**Task**
Copy exactly, please, the lines of the data from its start through the line containing "トランスリニア分類法：TRANSLINEAR CIRCUITS: A".

**Excerpted records**
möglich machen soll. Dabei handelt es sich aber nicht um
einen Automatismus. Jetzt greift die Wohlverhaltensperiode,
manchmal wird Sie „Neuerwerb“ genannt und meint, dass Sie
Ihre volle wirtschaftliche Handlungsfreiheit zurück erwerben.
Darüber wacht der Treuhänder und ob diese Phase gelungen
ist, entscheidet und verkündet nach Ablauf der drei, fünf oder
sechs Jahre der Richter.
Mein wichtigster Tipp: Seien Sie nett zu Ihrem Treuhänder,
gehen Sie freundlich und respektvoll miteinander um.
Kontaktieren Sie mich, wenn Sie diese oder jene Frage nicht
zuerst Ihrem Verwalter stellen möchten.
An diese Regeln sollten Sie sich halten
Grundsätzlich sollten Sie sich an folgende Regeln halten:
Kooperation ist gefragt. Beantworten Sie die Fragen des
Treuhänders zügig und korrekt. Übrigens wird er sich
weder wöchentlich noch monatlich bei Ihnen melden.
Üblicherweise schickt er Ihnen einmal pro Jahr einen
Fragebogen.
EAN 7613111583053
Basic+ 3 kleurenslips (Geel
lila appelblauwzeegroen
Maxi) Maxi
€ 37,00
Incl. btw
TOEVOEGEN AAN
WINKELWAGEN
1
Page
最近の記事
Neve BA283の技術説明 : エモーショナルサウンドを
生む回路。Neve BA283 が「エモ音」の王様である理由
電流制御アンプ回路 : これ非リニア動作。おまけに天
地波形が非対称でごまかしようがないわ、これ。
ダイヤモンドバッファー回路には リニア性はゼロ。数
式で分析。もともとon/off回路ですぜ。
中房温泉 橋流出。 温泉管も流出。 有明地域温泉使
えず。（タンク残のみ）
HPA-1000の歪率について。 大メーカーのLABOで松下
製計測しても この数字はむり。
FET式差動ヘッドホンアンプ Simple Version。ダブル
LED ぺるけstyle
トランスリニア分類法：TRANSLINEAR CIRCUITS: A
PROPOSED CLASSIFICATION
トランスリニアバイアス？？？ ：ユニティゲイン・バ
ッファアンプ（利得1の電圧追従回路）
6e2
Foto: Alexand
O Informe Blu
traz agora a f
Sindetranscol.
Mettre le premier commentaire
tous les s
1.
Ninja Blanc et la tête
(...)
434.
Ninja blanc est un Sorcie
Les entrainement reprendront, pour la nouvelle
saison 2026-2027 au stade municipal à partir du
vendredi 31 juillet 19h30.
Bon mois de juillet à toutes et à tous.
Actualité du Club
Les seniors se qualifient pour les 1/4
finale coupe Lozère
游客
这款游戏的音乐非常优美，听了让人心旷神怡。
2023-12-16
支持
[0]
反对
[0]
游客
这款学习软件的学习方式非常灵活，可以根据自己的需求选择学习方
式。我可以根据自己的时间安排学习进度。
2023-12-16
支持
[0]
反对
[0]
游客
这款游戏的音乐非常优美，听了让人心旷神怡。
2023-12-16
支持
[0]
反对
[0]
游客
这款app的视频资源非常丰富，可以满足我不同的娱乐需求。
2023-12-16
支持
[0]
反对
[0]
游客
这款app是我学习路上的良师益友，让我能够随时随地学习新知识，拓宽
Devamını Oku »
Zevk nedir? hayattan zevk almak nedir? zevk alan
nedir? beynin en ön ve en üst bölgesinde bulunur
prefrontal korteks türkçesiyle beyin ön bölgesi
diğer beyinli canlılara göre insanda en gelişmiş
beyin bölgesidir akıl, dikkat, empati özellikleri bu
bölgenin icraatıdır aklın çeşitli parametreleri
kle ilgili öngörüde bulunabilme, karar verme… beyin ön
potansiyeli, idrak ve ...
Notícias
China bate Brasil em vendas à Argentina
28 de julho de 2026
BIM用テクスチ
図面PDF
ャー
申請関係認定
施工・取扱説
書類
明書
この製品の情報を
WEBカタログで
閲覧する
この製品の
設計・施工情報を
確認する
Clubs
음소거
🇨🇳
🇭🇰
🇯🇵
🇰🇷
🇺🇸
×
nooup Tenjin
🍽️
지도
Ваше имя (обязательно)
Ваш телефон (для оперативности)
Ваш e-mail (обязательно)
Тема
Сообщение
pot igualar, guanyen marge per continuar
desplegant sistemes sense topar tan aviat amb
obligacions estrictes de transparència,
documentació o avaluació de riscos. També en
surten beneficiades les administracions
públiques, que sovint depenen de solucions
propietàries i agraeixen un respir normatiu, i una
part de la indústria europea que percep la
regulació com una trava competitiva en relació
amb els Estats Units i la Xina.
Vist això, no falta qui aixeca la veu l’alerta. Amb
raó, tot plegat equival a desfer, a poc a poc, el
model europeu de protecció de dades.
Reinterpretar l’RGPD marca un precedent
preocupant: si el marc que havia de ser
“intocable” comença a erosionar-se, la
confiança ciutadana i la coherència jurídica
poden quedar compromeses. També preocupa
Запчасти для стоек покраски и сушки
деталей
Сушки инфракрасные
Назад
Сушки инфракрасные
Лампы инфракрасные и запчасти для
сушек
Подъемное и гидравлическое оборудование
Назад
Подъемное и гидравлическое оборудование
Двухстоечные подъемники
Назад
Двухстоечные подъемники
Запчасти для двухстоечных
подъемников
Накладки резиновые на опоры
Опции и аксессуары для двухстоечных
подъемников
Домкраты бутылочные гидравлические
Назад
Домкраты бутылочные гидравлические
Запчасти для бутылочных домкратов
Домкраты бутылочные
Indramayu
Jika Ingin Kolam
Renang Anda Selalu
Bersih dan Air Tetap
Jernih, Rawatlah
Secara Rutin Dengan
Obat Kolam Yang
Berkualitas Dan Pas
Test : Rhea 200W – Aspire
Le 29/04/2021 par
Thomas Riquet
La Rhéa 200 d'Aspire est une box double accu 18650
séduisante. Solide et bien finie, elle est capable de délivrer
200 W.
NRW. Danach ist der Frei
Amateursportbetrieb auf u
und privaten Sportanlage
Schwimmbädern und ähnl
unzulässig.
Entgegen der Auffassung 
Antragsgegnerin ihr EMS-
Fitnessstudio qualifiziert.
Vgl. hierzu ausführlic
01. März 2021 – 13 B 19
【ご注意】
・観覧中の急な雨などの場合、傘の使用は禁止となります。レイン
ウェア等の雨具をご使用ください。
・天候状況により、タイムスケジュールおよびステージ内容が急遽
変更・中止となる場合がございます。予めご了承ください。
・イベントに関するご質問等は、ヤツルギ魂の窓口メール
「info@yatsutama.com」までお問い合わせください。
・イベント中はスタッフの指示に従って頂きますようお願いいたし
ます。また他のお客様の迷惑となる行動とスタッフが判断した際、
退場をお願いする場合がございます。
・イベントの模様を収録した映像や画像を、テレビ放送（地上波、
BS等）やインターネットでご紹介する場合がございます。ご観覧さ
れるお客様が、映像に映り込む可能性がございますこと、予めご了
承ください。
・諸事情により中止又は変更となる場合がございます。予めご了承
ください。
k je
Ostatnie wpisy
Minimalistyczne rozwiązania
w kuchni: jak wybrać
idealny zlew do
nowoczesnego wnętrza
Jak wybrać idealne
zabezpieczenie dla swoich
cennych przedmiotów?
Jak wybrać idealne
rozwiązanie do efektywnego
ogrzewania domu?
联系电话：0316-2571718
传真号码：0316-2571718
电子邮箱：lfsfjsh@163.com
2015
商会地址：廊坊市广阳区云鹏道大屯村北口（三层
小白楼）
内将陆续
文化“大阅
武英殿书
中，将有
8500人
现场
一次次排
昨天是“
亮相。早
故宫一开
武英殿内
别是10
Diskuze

**Output**
möglich machen soll. Dabei handelt es sich aber nicht um
einen Automatismus. Jetzt greift die Wohlverhaltensperiode,
manchmal wird Sie „Neuerwerb“ genannt und meint, dass Sie
Ihre volle wirtschaftliche Handlungsfreiheit zurück erwerben.
Darüber wacht der Treuhänder und ob diese Phase gelungen
ist, entscheidet und verkündet nach Ablauf der drei, fünf oder
sechs Jahre der Richter.
Mein wichtigster Tipp: Seien Sie nett zu Ihrem Treuhänder,
gehen Sie freundlich und respektvoll miteinander um.
Kontaktieren Sie mich, wenn Sie diese oder jene Frage nicht
zuerst Ihrem Verwalter stellen möchten.
An diese Regeln sollten Sie sich halten
Grundsätzlich sollten Sie sich an folgende Regeln halten:
Kooperation ist gefragt. Beantworten Sie die Fragen des
Treuhänders zügig und korrekt. Übrigens wird er sich
weder wöchentlich noch monatlich bei Ihnen melden.
Üblicherweise schickt er Ihnen einmal pro Jahr einen
Fragebogen.
EAN 7613111583053
Basic+ 3 kleurenslips (Geel
lila appelblauwzeegroen
Maxi) Maxi
€ 37,00
Incl. btw
TOEVOEGEN AAN
WINKELWAGEN
1
Page
最近の記事
Neve BA283の技術説明 : エモーショナルサウンドを
生む回路。Neve BA283 が「エモ音」の王様である理由
電流制御アンプ回路 : これ非リニア動作。おまけに天
地波形が非対称でごまかしようがないわ、これ。
ダイヤモンドバッファー回路には リニア性はゼロ。数
式で分析。もともとon/off回路ですぜ。
中房温泉 橋流出。 温泉管も流出。 有明地域温泉使
えず。（タンク残のみ）
HPA-1000の歪率について。 大メーカーのLABOで松下
製計測しても この数字はむり。
FET式差動ヘッドホンアンプ Simple Version。ダブル
LED ぺるけstyle
トランスリニア分類法：TRANSLINEAR CIRCUITS: A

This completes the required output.